Redistribution and use in source and binary forms, without modification, are permitted provided that the following conditions are met:
-
Redistributions of source code must retain the above copyright notice, this list of conditions and the following disclaimer.
-
Redistributions in binary form must reproduce the above copyright notice, this list of conditions and the following disclaimer in the documentation and/or other materials provided with the distribution.
-
Modifications, code reuse and derivative works are allowed only upon written consent by the copyright holder.

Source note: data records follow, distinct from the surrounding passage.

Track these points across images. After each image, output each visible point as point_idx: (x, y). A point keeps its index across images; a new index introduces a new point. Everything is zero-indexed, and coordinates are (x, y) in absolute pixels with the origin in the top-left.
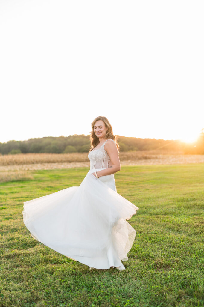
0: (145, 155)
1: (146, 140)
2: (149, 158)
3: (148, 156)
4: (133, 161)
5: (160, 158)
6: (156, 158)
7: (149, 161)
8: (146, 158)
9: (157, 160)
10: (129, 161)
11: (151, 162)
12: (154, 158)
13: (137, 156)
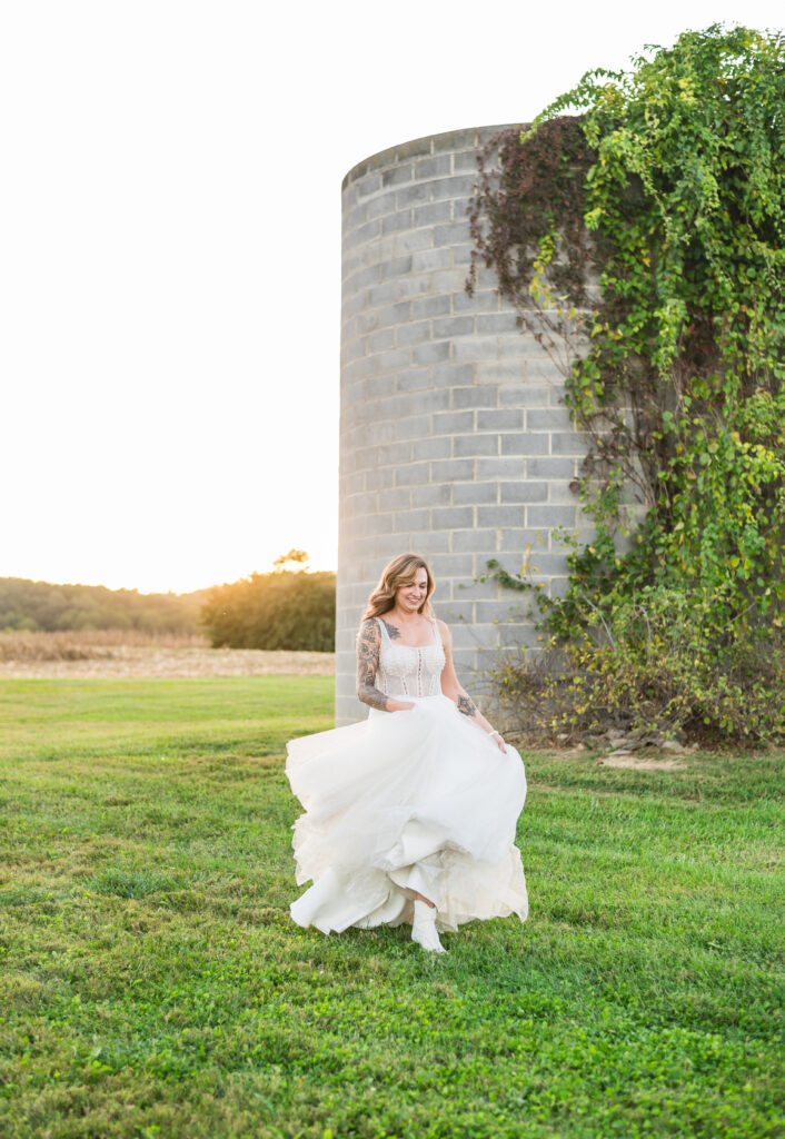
0: (69, 647)
1: (69, 592)
2: (84, 657)
3: (78, 648)
4: (25, 666)
5: (121, 659)
6: (109, 656)
7: (81, 664)
8: (71, 656)
9: (111, 664)
10: (11, 664)
11: (89, 669)
12: (100, 657)
13: (39, 650)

THIS SOFTWARE IS PROVIDED BY THE COPYRIGHT HOLDERS AND CONTRIBUTORS "AS IS" AND ANY EXPRESS OR IMPLIED WARRANTIES, INCLUDING, BUT NOT LIMITED TO, THE IMPLIED WARRANTIES OF MERCHANTABILITY AND FITNESS FOR A PARTICULAR PURPOSE ARE DISCLAIMED. IN NO EVENT SHALL THE COPYRIGHT OWNER OR CONTRIBUTORS BE LIABLE FOR ANY DIRECT, INDIRECT, INCIDENTAL, SPECIAL, EXEMPLARY, OR CONSEQUENTIAL DAMAGES (INCLUDING, BUT NOT LIMITED TO, PROCUREMENT OF SUBSTITUTE GOODS OR SERVICES; LOSS OF USE, DATA, OR PROFITS; OR BUSINESS INTERRUPTION) HOWEVER CAUSED AND ON ANY THEORY OF LIABILITY, WHETHER IN CONTRACT, STRICT LIABILITY, OR TORT (INCLUDING NEGLIGENCE OR OTHERWISE) ARISING IN ANY WAY OUT OF THE USE OF THIS SOFTWARE, EVEN IF ADVISED OF THE POSSIBILITY OF SUCH DAMAGE.